Instrucción – Devuelve literalmente el fragmento del texto sobre la economía en la transición de gobierno que comienza en "El presidente anunció" y termina en "tiempo atrás: dispersión.".

Texto proporcionado –
• • • •

Las cosas ya no se dieron en la congruencia y en la secuencia esperada de reacción de esta transición de gobierno. La economía no tiene modelo desde el inicio de esta tercera transición. Se anunció un programa de austeridad y se convirtió en recorte de partidas presupuestales de gasto, sin considerar el tamaño de la economía ni el tamaño de la cobertura.
Se instaló una inserción imaginaria de abuso del recurso gubernamental para borrar sustento y privilegios de décadas probadas en la asistencia a mujeres, menores, salud pública y comunidades aisladas. Se insistió en la sustitución de funciones con eufemismos cifrados en la renovación y en la transformación, alentando la réplica del pasado y alejando la eficiencia en desviaciones interpretativas de amparo gubernamental, invirtiendo la demanda ciudadana por la oferta impositiva en descuido de la más elemental captura de la necesidad real.
Esta captura se convirtió en afán interpretativo piramidal para diseminar su esencia desde el poder, interpretación subjetiva que impone necesidad figurativa para asentar en la dádiva la sujeción de la voluntad individual y colectiva por igual. El recurso se tornó en perverso resguardo de sumisión. El intento chocó con una realidad frontal en el reparto de una riqueza especulativa y en el enigma de su creación: el capital.
Los modelos sociales de esta modernidad son esencialmente sociales en su concepción de protección y no de doctrina. El socialismo no lo ve de ese modo; los años han demostrado que los intentos totalitarios de función del estado son retrógradas y retardatarios del progreso. El simple olvido de las fórmulas de creación del capital, el dejar atrás las cadenas de producción y la incorporación de los componentes del costo en la creación de utilidades ha invalidado toda la nomenclatura asociada con las metas de orden existencial por encima de las de cobertura de las capas de la sociedad.
La expectativa de la sociedad radica en la sociedad misma. Las metas de un gobierno popular dictan las medidas de abasto y conformación de vida económica desde un punto de vista de redención sin posibilidades argumentativas del individuo. Las metas de un sistema abierto crean oportunidades sin redención totalitaria. Esa gran diferencia ha significado el éxito de sociedades abiertas en su economía y las cerradas del socialismo, siempre condenadas al fracaso.
El presidente anunció el fin de su modelo sin proyecto con un simple vocablo que dilapidó toda una estructura de progreso cimentada en el crecimiento económico y en la participación activa en los mercados abiertos a nuestra nación, iniciando con el Tratado de Libre Comercio, vigente aún y con las economías de mercado de todos los continentes y todas las adscripciones ganadas de tiempo atrás: dispersión.

• • • •

Datos para analizar –

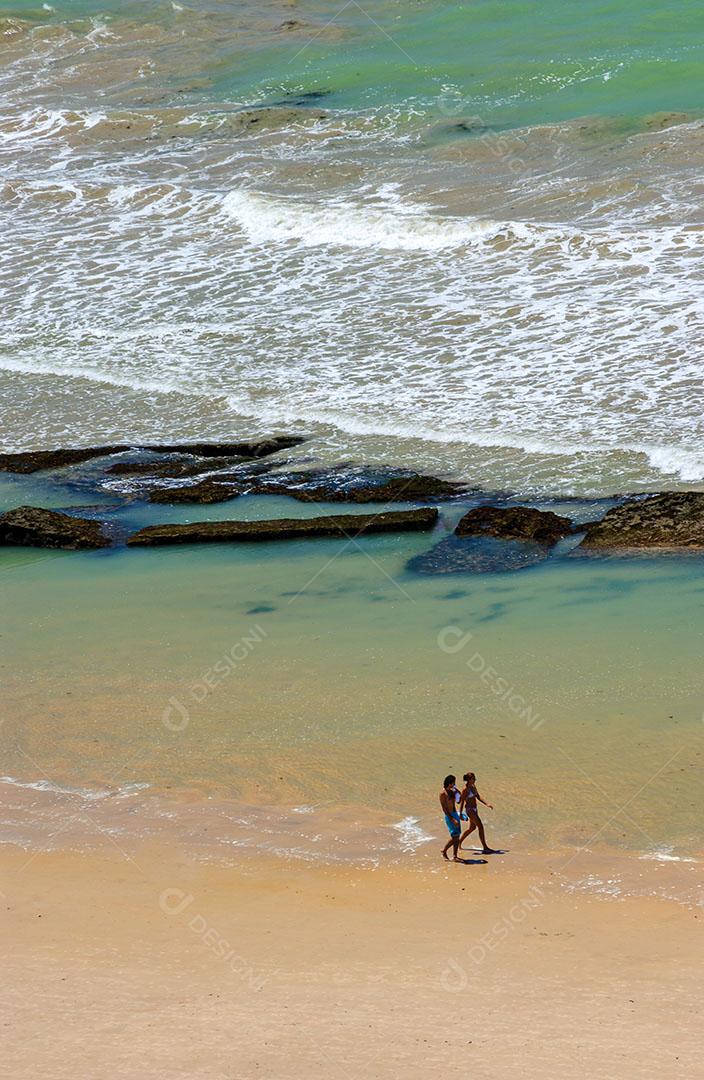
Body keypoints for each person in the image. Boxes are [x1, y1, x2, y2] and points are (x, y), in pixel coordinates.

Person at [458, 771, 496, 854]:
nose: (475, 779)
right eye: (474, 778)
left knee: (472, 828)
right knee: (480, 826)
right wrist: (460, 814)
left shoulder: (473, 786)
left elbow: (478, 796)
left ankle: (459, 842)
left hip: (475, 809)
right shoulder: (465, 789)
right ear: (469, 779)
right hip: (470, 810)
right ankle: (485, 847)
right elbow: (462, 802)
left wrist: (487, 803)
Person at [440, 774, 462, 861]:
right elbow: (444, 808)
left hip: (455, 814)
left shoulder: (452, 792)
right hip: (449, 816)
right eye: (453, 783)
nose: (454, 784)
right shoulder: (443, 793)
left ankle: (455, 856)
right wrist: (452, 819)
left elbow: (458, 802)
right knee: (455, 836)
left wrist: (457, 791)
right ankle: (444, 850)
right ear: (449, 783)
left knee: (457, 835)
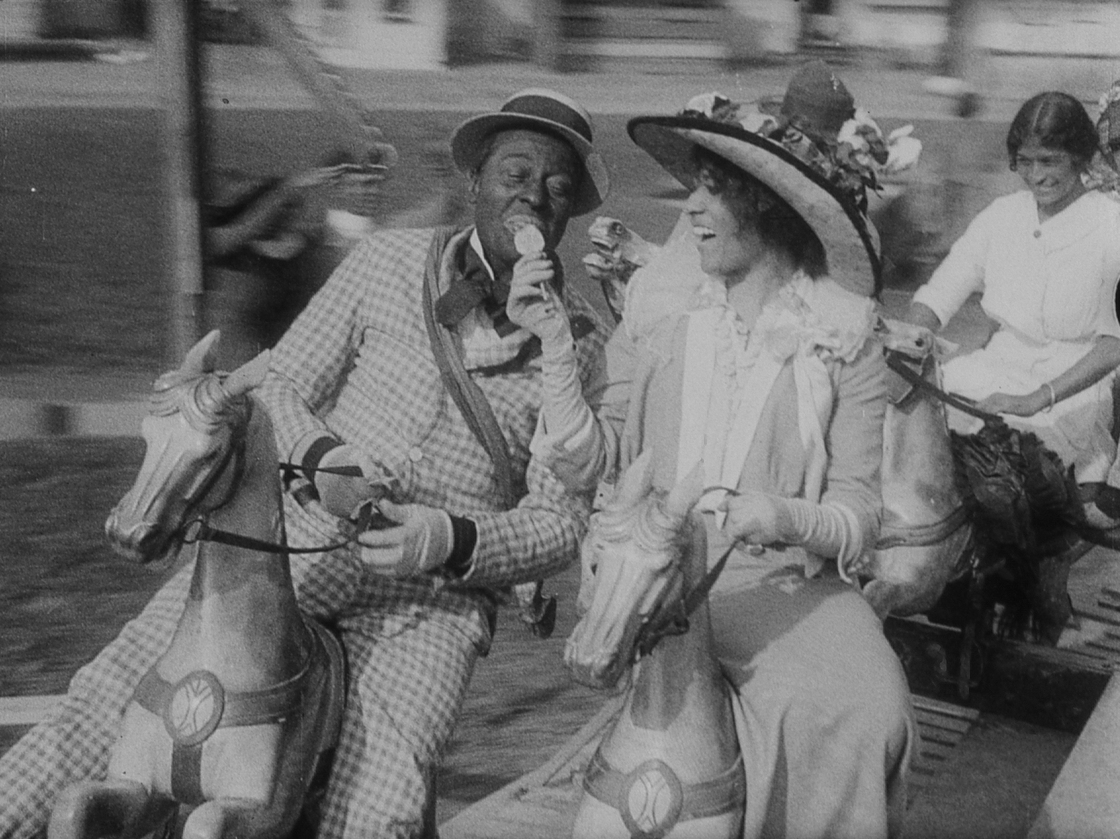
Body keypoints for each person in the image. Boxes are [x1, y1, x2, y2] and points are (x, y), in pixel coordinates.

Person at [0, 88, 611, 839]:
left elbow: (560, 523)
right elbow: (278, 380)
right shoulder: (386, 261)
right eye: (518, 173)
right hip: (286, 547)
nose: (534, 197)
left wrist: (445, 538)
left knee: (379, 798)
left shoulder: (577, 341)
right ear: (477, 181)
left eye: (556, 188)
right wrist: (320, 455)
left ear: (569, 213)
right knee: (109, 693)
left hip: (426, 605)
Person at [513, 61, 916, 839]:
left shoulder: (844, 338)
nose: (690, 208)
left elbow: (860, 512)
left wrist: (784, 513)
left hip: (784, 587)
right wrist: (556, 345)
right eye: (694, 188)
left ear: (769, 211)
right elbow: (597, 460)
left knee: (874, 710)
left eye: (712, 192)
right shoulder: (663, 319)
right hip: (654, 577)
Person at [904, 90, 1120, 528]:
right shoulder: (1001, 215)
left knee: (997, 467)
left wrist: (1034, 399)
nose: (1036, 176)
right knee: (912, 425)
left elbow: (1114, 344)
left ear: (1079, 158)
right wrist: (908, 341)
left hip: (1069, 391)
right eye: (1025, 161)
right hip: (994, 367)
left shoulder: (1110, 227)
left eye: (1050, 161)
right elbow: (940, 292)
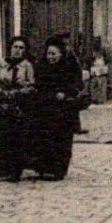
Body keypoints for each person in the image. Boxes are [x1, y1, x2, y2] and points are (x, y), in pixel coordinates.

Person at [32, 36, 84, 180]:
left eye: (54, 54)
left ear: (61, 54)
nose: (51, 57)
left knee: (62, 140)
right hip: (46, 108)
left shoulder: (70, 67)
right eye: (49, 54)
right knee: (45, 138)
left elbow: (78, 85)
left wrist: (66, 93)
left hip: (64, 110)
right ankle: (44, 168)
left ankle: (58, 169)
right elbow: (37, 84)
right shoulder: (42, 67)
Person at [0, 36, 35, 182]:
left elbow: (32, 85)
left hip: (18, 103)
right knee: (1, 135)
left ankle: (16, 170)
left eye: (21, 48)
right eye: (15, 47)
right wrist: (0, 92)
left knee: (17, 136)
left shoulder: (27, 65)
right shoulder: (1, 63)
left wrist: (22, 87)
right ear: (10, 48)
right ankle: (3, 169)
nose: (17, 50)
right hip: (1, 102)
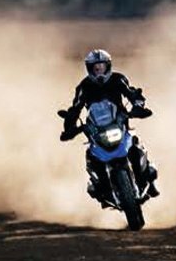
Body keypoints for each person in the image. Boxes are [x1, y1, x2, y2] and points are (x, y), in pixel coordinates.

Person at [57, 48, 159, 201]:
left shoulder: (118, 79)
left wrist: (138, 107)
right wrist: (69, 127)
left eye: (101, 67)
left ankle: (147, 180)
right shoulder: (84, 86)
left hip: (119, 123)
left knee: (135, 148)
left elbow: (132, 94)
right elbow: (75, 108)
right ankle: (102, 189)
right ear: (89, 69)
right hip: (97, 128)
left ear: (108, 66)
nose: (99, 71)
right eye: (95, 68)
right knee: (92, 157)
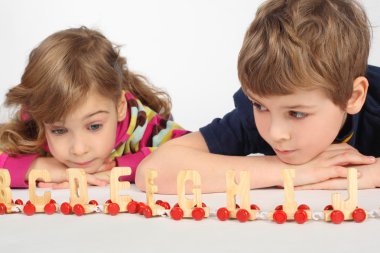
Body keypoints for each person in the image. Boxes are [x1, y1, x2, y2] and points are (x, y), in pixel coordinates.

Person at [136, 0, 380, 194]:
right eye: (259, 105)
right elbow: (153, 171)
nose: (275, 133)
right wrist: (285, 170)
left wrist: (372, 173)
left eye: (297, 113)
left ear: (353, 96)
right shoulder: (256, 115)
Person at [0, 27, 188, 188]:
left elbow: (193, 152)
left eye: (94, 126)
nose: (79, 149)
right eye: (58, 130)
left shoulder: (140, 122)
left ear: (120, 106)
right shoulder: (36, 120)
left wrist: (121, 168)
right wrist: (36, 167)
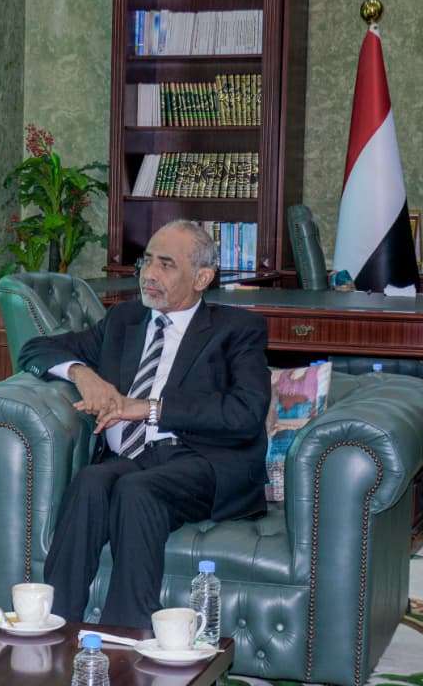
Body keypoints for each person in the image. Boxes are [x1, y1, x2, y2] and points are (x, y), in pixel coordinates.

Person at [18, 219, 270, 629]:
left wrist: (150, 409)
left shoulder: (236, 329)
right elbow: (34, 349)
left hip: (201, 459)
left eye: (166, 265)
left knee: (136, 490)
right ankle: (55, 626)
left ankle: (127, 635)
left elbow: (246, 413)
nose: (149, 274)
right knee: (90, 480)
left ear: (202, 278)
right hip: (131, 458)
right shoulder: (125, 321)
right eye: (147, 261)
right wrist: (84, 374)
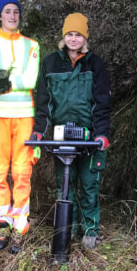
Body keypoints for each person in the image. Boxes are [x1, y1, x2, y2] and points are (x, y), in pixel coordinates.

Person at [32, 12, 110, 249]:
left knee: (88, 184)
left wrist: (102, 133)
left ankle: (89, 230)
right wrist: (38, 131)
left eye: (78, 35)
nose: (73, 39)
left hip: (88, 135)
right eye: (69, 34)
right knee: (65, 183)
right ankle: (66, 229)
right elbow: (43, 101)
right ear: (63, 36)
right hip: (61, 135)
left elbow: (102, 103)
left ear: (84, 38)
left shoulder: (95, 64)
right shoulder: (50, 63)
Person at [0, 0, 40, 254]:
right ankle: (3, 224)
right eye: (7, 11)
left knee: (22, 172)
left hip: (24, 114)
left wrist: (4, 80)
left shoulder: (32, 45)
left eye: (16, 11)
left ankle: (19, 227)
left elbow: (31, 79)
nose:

• • • •

Solución –
El presidente anunció el fin de su modelo sin proyecto con un simple vocablo que dilapidó toda una estructura de progreso cimentada en el crecimiento económico y en la participación activa en los mercados abiertos a nuestra nación, iniciando con el Tratado de Libre Comercio, vigente aún y con las economías de mercado de todos los continentes y todas las adscripciones ganadas de tiempo atrás: dispersión.